I understand that you're frustrated boys go for your friend and not you, however that's THEIR problem and not yours. Looks are subjective, meaning there is not a "right" or "wrong" way to look. The ONLY SINGLE PERSON that should approve of the way YOU look is YOU.

Brown hair and large breast are not the only beautiful thing in this world. There is beauty in every corner of this earth as long as you look for it. Instead of focusing on what you "don't" have focus on what you DO have and remember that it could always be so much worse. Play up your favorite features and learn to accept yourself because listen honey you're going to have to be with yourself for the rest of your life and that's a long time to be with someone!

My self-esteem is not 100% solid because there are things that I do not like about myself too (I am 20 years old too!) so learning to love yourself takes time. However I've slowly learned to accept and embrace myself by realizing there's nothing "wrong" with me. There's nothing wrong with big boobs, there's nothing wrong with small boobs, there's nothing wrong with big lips, there's nothing wrong with small lips, etc. etc. etc.

Before anyone can get to love you YOU'RE going to have to learn to love yourself FIRST. Lack of confidence and poor self esteem are not attractive traits for anyone to have! Did you know my current boyfriend is not exactly a hunk, but because he is so confident and comfortable with himself he has had so many girls after him?!

If boys get to know you then go for you're friend then that means that never liked YOU at all. They just care about appearances. And why would you want to be with someone like that??????!! I don't know about you but I wouldn't want to be with a guy who liked me for my BOOBS instead of my heart/soul/mind.

Remember that LOOKS FADE. Boobs sag, skin becomes wrinkly, hair become white and thin...... so life is TOO SHORT to worry about physical appearances! Love what you got and enjoy your youth.

BOTTOM LINE....

It sounds like you don't think you're good enough, but the truth is you don't need to change, THEY DO. Because guess what? THEY'RE THE ONES NOT GOOD ENOUGH FOR YOU!

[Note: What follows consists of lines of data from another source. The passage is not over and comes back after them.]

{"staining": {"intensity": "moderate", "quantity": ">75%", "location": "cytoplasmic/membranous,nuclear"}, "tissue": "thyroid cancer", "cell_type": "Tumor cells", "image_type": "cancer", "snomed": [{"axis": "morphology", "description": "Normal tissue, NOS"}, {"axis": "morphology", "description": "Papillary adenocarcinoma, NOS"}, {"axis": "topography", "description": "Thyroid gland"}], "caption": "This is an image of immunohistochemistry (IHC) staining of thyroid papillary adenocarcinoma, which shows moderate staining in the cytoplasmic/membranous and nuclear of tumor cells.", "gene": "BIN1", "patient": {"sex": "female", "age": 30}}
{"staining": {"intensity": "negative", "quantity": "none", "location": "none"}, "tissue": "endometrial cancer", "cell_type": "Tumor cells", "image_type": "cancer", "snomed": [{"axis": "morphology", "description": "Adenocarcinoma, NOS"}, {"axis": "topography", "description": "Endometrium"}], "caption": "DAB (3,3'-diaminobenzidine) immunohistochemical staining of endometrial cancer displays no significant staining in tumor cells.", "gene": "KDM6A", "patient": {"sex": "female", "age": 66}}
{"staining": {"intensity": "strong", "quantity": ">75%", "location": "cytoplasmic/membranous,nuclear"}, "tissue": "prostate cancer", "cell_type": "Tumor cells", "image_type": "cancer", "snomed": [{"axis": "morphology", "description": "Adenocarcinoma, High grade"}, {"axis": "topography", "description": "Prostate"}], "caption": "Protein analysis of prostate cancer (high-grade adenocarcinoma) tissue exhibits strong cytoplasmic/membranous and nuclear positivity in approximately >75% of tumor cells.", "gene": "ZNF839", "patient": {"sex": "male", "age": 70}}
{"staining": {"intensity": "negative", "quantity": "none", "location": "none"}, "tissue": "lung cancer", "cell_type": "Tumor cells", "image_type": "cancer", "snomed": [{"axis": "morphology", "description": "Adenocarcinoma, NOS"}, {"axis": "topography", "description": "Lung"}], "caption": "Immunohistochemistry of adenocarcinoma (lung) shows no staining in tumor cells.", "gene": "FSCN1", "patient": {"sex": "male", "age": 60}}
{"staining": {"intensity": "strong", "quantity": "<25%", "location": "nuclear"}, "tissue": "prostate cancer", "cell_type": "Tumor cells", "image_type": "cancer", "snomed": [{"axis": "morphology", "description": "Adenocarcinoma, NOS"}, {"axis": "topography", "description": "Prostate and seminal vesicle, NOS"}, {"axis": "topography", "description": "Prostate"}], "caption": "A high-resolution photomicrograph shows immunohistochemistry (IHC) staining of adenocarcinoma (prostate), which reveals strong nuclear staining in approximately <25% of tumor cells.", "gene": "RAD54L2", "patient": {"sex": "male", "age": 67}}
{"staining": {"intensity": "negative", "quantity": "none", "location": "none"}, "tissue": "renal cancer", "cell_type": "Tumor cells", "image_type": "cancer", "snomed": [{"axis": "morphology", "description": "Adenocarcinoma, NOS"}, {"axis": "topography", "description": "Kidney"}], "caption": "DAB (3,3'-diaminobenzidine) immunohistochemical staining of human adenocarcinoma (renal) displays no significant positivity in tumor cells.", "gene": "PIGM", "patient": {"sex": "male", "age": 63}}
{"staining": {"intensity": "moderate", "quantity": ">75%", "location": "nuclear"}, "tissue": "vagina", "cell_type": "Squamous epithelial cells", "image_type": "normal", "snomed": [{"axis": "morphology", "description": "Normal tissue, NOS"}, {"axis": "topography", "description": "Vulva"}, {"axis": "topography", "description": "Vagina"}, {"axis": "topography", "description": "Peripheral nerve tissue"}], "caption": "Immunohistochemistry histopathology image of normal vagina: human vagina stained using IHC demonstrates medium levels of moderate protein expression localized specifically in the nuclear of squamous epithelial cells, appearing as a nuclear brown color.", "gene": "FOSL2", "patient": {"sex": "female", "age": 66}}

Honey love yourself for what you got and learn to tell these idiot boys to screw off. I know it's hard now because you're young, and all guys that age are so IMMATURE, but YOU WILL meet some awesome guys sooner or later.... that's just how life is. Like I said I'm 20 so I know, been there and done that.

It gets better.

As you get older you love yourself more and more every year.

I just wish someone told me this when I was your age. :)

Anyway, some of the most BEAUTIFUL women on this earth have smaller chests. Think about it.... Keira Knightley, Natalie Portman, Audrey Hepburn, Gemma Ward, Miranda Kerr, Clemence Poesy, and the list goes on!